32 637 Bedrijfslevenbeleid

Nr. 83 BRIEF VAN DE MINISTER VAN ECONOMISCHE ZAKEN

Aan de Voorzitter van de Tweede Kamer der Staten-Generaal

Den Haag, 4 oktober 2013

Zoals uw Kamer bekend is, verkeert het bedrijf Aldel in zwaar weer. Dit leidt tot grote onzekerheid voor het personeel. In het algemeen overleg over Aldel van 18 september 2013 (zie ook brief Kamerstuk 32 637, nr. 77) heb ik aangegeven alles te zullen doen wat binnen mijn mogelijkheden ligt om het bedrijf te helpen. Ik heb ook benadrukt dat de directie en de aandeelhouder zelf perspectief voor het bedrijf moeten zien en de maatregelen moeten nemen die nodig zijn om dat perspectief te verwezenlijken.

Vandaag hebben de Provincie Groningen en ik besloten een overbruggingskrediet mogelijk te maken om Aldel de ruimte en tijd te geven om de voorstellen gericht op de continuïteit van het bedrijf goed en gedegen uit te werken. Met deze brief wil ik dit besluit toelichten.

De moeilijke situatie van Aldel wordt ondermeer veroorzaakt door de lage aluminium prijs en de hogere (kale) elektriciteitsprijs ten opzichte van Duitsland. In het overleg met uw Kamer heb ik aangegeven welke maatregelen ik het afgelopen jaar in gang heb gezet voor het verbeteren van de concurrentiepositie van de energie-intensieve industrie. Deze maatregelen leveren een aanzienlijke bijdrage aan het realiseren van perspectief voor Aldel. Zo heeft het kabinet € 78 mln. gereserveerd voor de compensatie van indirecte ETS-kosten voor de energie-intensieve industrie. Ook wordt gewerkt aan verdere integratie van de Nederlandse – Duitse elektriciteitsmarkt, verdere uitbreiding van de interconnectiecapaciteit, en het op elkaar afstemmen van Nederlandse en Duitse energiesubsidiesystemen. Verder is duidelijkheid gegeven over terugbetaling van teveel betaalde systeemdiensttarieven door grootverbruikers. Bovendien heb ik in het algemeen overleg aangekondigd het eerder toegezegde wetsvoorstel voor correctie van de nettarieven van de energie-intensieve industrie met maximaal 50% versneld te willen invoeren (per 1/1/2014 in plaats van 1/1/2015). Ik ga daarbij nu uit van de mogelijkheid van een maximale correctie tot 90%, vergelijkbaar met de Duitse regeling.

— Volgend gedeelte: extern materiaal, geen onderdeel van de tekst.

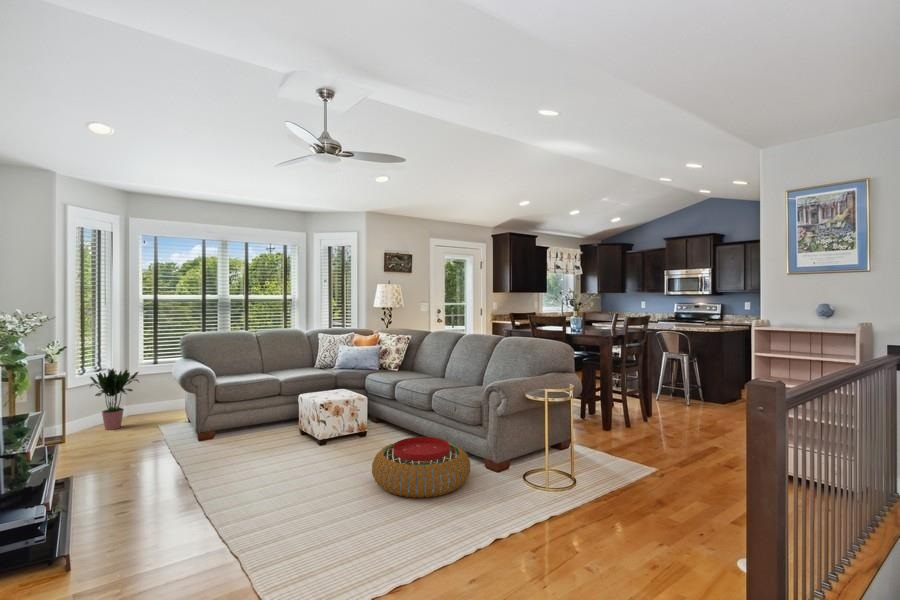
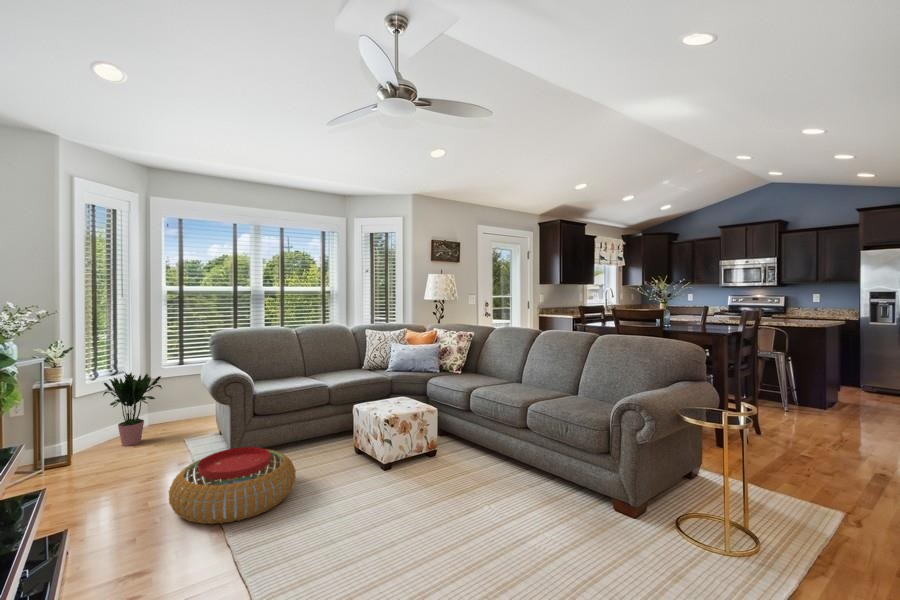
pouf: present [372,437,470,498] -> present [169,447,296,524]

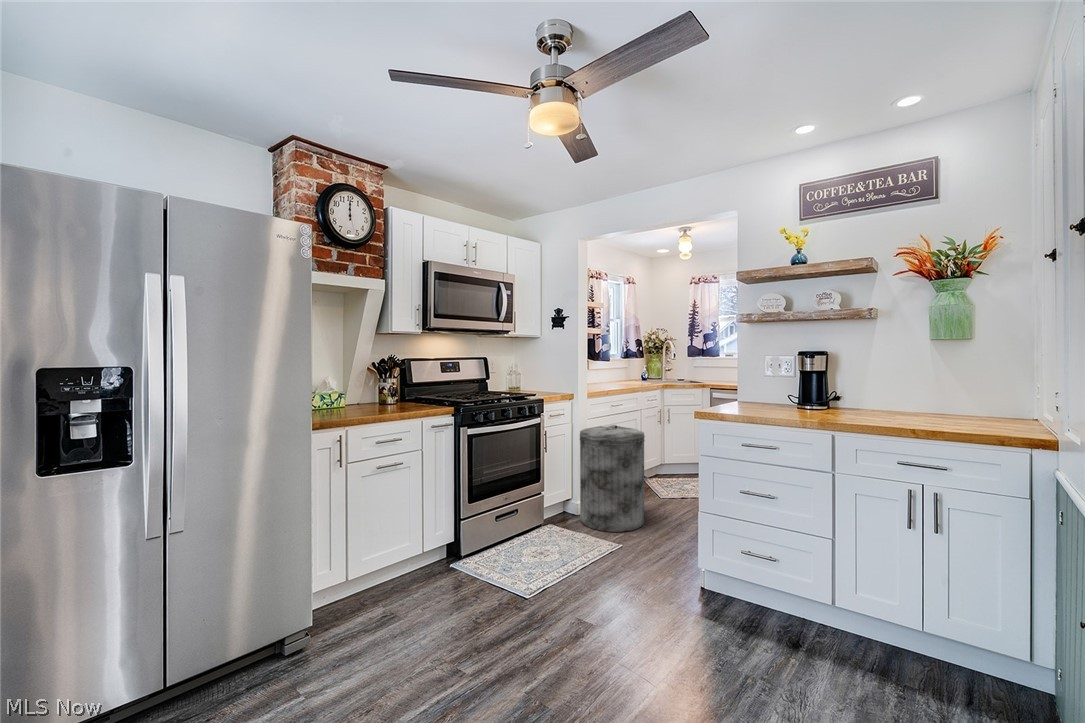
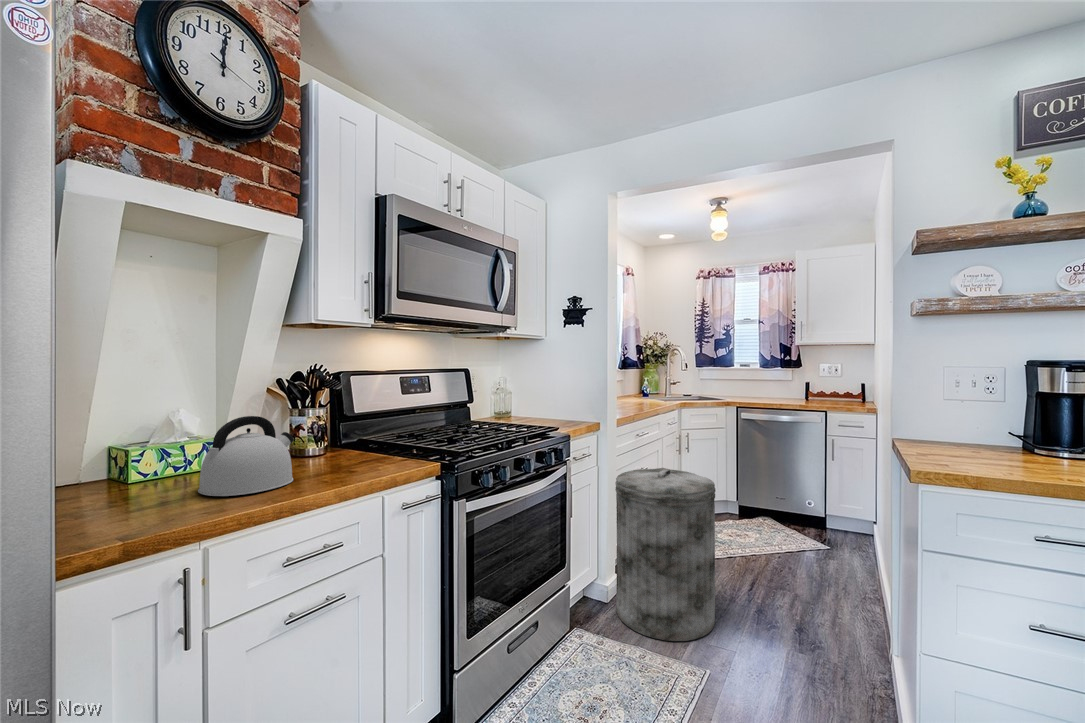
kettle: none [341,379,381,413] -> present [198,416,294,496]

Ik verwacht dat dit wetsvoorstel binnen enkele weken bij uw Kamer kan worden ingediend.

Het kader voor een oplossing voor Aldel is helder: er moet lange termijn perspectief zijn voor het bedrijf. De directie van Aldel en de aandeelhouder moeten zelf de maatregelen nemen die nodig zijn om dat perspectief te verwezenlijken. Een bijdrage van de overheid (rijk, provincie) moet passen binnen wettelijke kaders en regelgeving als het Europese staatssteunkader en het Europese kader voor de elektriciteitsmarkt. Dit houdt onder andere in dat de overheid geen bedrijfseconomische risico’s kan overnemen, zoals het opvangen of compenseren van prijsfluctuaties in de aluminium- en elektriciteitsmarkten.

De aandeelhouder van Aldel heeft aangegeven bereid te zijn om in het bedrijf te investeren. Hij heeft ondermeer het voorstel gedaan om een «directe lijn» aan te leggen, een elektriciteitsverbinding naar (een centrale in) Duitsland. Op basis hiervan kan ik op dit moment nog niet de conclusie trekken dat het gewenste lange termijnperspectief in voldoende mate aanwezig is. Het is echter niet uitgesloten dat met eerdergenoemde kabinetsmaatregelen in combinatie met de investering in een directe lijn door het bedrijf alsnog tot een sluitende exploitatie kan worden gekomen. Om het bedrijf de tijd te bieden voor de uitwerking van een voorstel ben ik bereid om samen met de Provincie Groningen een overbruggingskrediet van bijna € 8 mln. mogelijk maken. Ik sta daarbij garant voor de helft van dit krediet. Wij verbinden aan dit overbruggingskrediet de voorwaarde dat Aldel de eerdergenoemde voorstellen, gericht op een sluitende exploitatie, eind van dit jaar volledig heeft uitgewerkt. Deze sluitende exploitatie zal een forse investering van de aandeelhouder vergen.